The movement of U.S. equity futures were uneven on Thursday after energy prices surged to levels unseen since 2022 and quarterly results from leading technology firms highlighted ongoing enthusiasm for artificial intelligence. Investors weighed shifting sentiment following the latest updates from major indexes and Big Tech earnings.
At 4:22 p.m. (Bangkok Time), S&P 500 futures slipped 0.07%, with the Nasdaq 100 index edging up 0.08%. Dow futures dropped by 0.45%. In regular trading hours, the Dow posted its fifth consecutive day of declines, shedding 280.12 points, or 0.57%. The S&P 500 dipped 0.04%, while the Nasdaq Composite recorded a slight 0.04% gain.
Oil markets saw notable gains, with Brent crude on Thursday climbing to $121.44 a barrel and West Texas Intermediate climbed to $108.53. The increase came after reports surfaced that President Donald Trump is considering new military measures targeting Iran, leading to renewed concerns about escalating tensions and limited prospects for relaxed trade in the Strait of Hormuz.
Market participants evaluated a wave of quarterly results from major technology companies released late Wednesday. Meta Platforms shares plunged nearly 7% as the company disclosed lower-than-anticipated capital spending and slower user expansion. Microsoft also dipped 1% despite topping consensus forecasts for revenue and earnings.
Alphabet, meanwhile, gained 7% after reporting first-quarter revenue exceeding projections and stronger-than-expected cloud business performance. Amazon advanced about 3% following a similar beat on overall results, bolstered by robust growth from its cloud division.
The technology earnings parade continues Thursday as Apple prepares to announce its quarterly results after the close.
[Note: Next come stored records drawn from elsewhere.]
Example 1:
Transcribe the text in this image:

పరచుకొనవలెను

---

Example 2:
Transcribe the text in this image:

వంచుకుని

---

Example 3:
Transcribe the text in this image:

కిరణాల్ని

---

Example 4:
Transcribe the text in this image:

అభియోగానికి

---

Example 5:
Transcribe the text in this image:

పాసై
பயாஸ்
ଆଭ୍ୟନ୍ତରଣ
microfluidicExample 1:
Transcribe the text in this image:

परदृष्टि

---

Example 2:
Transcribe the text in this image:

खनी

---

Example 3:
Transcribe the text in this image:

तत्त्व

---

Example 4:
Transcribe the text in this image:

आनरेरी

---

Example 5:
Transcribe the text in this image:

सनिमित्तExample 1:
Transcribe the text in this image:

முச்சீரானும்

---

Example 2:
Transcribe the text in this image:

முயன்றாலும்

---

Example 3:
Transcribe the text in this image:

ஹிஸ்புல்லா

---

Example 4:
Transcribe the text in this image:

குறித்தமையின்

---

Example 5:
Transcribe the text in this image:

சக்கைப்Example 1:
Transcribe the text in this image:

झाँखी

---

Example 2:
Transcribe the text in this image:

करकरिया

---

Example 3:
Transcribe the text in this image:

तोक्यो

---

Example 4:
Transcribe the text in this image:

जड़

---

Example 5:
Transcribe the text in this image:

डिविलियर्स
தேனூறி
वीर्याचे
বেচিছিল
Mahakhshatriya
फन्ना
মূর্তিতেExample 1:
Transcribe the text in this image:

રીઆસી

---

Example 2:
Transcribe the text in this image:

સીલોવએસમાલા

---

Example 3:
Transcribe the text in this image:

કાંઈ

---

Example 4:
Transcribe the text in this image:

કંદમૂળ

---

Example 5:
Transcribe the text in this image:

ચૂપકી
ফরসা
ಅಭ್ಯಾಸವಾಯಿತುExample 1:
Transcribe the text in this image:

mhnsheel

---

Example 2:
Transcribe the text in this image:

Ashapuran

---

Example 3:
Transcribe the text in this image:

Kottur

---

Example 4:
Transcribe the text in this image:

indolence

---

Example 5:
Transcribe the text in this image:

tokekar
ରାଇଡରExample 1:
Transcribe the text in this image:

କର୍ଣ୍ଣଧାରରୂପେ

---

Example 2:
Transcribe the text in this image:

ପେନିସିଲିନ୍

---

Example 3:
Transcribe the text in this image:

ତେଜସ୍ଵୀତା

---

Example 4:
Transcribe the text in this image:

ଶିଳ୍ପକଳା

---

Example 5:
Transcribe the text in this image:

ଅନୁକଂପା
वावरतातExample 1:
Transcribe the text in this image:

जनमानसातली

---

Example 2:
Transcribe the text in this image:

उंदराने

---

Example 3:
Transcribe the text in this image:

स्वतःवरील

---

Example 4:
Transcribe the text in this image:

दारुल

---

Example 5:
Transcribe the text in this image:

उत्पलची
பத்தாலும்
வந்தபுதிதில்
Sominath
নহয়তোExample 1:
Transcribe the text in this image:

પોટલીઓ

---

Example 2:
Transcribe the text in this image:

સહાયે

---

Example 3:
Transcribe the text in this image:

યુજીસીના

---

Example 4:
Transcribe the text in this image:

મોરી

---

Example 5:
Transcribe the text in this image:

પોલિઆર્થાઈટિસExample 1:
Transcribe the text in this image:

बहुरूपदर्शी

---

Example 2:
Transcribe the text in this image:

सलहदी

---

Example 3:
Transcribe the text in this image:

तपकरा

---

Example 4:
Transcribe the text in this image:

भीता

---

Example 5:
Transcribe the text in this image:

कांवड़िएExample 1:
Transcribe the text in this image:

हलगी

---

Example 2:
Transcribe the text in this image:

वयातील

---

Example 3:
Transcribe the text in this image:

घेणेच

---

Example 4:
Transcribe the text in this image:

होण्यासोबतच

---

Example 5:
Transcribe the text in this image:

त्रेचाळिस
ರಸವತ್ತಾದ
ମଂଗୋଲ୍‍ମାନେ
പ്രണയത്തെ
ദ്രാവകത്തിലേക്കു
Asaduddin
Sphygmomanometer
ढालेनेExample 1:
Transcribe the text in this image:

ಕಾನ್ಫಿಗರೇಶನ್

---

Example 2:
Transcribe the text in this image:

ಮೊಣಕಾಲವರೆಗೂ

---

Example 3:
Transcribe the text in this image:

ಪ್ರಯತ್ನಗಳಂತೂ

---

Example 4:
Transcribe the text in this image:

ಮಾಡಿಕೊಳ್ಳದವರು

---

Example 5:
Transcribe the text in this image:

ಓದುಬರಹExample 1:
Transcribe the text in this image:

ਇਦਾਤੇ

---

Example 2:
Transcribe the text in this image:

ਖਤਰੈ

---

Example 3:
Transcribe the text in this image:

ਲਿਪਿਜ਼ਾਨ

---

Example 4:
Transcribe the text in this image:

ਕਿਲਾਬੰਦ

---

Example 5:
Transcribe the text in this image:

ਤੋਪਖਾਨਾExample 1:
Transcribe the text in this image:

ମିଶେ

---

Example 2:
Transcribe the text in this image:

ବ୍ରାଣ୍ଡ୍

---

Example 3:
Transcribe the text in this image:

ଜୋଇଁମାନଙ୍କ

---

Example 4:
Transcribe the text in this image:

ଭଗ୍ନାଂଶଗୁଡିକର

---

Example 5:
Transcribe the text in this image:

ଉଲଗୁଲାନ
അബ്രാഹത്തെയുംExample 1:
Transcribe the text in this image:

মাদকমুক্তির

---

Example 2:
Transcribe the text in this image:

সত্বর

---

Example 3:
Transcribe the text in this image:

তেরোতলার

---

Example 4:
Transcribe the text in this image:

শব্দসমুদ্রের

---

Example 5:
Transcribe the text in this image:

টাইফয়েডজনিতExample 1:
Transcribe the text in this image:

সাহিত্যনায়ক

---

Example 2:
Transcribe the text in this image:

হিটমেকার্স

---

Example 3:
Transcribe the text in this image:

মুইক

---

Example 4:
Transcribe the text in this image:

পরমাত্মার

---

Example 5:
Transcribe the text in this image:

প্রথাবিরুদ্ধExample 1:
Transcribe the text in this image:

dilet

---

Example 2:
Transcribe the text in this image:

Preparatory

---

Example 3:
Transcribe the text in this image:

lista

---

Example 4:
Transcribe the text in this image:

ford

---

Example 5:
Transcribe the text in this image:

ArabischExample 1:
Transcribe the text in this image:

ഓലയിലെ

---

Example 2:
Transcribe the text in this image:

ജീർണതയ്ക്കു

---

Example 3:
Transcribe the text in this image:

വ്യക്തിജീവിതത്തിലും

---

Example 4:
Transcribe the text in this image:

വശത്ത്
Market attention remains focused on how investments in artificial intelligence are shaping revenue across the sector.
On the policy front, the U.S. Federal Reserve opted to keep its benchmark rate between 3.5% and 3.75%, in line with expectations. However, four officials dissented, the most significant split in more than three decades. The recent meeting marked a potential endpoint for Jerome Powell’s tenure as Fed chair, with Trump’s nominee Kevin Warsh positioned to take over pending formal transition.
Market watchers are awaiting Thursday’s release of March PCE inflation data, expected to add further context to ongoing policy discussions within the Federal Reserve.